[Page-level text extractions]
= Beginning of Section =

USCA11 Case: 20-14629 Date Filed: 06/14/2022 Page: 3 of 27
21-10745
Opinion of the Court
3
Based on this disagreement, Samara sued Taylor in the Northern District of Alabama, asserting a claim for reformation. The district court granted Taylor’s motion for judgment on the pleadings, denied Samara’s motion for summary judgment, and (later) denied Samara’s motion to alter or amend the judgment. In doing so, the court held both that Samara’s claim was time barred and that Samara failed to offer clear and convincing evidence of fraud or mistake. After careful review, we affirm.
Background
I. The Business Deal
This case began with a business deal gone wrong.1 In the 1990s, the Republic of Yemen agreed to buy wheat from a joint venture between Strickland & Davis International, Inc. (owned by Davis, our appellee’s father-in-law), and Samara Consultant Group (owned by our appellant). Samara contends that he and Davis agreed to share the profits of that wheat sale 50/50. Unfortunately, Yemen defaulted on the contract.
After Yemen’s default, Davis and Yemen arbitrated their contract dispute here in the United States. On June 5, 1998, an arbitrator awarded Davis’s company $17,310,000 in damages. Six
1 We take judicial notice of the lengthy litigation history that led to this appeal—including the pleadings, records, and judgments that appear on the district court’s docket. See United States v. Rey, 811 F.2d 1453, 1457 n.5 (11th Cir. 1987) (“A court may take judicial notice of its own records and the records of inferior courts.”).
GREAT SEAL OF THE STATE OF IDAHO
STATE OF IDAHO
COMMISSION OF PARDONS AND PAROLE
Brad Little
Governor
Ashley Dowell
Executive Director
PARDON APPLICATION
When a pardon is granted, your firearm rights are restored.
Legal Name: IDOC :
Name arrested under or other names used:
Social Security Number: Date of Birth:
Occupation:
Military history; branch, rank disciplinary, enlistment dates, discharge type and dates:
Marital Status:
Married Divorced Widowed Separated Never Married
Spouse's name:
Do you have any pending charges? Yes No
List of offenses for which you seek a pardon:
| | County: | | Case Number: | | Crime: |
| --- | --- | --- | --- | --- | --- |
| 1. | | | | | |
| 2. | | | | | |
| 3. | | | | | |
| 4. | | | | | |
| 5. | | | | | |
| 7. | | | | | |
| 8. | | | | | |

= End of Section =

▶ [What is required]: Your task is to retype all of the lines above exactly.

▶ [Solved problem]:
USCA11 Case: 20-14629 Date Filed: 06/14/2022 Page: 3 of 27
21-10745
Opinion of the Court
3
Based on this disagreement, Samara sued Taylor in the Northern District of Alabama, asserting a claim for reformation. The district court granted Taylor’s motion for judgment on the pleadings, denied Samara’s motion for summary judgment, and (later) denied Samara’s motion to alter or amend the judgment. In doing so, the court held both that Samara’s claim was time barred and that Samara failed to offer clear and convincing evidence of fraud or mistake. After careful review, we affirm.
Background
I. The Business Deal
This case began with a business deal gone wrong.1 In the 1990s, the Republic of Yemen agreed to buy wheat from a joint venture between Strickland & Davis International, Inc. (owned by Davis, our appellee’s father-in-law), and Samara Consultant Group (owned by our appellant). Samara contends that he and Davis agreed to share the profits of that wheat sale 50/50. Unfortunately, Yemen defaulted on the contract.
After Yemen’s default, Davis and Yemen arbitrated their contract dispute here in the United States. On June 5, 1998, an arbitrator awarded Davis’s company $17,310,000 in damages. Six
1 We take judicial notice of the lengthy litigation history that led to this appeal—including the pleadings, records, and judgments that appear on the district court’s docket. See United States v. Rey, 811 F.2d 1453, 1457 n.5 (11th Cir. 1987) (“A court may take judicial notice of its own records and the records of inferior courts.”).
GREAT SEAL OF THE STATE OF IDAHO
STATE OF IDAHO
COMMISSION OF PARDONS AND PAROLE
Brad Little
Governor
Ashley Dowell
Executive Director
PARDON APPLICATION
When a pardon is granted, your firearm rights are restored.
Legal Name: IDOC :
Name arrested under or other names used:
Social Security Number: Date of Birth:
Occupation:
Military history; branch, rank disciplinary, enlistment dates, discharge type and dates:
Marital Status:
Married Divorced Widowed Separated Never Married
Spouse's name:
Do you have any pending charges? Yes No
List of offenses for which you seek a pardon:
| | County: | | Case Number: | | Crime: |
| --- | --- | --- | --- | --- | --- |
| 1. | | | | | |
| 2. | | | | | |
| 3. | | | | | |
| 4. | | | | | |
| 5. | | | | | |
| 7. | | | | | |
| 8. | | | | | |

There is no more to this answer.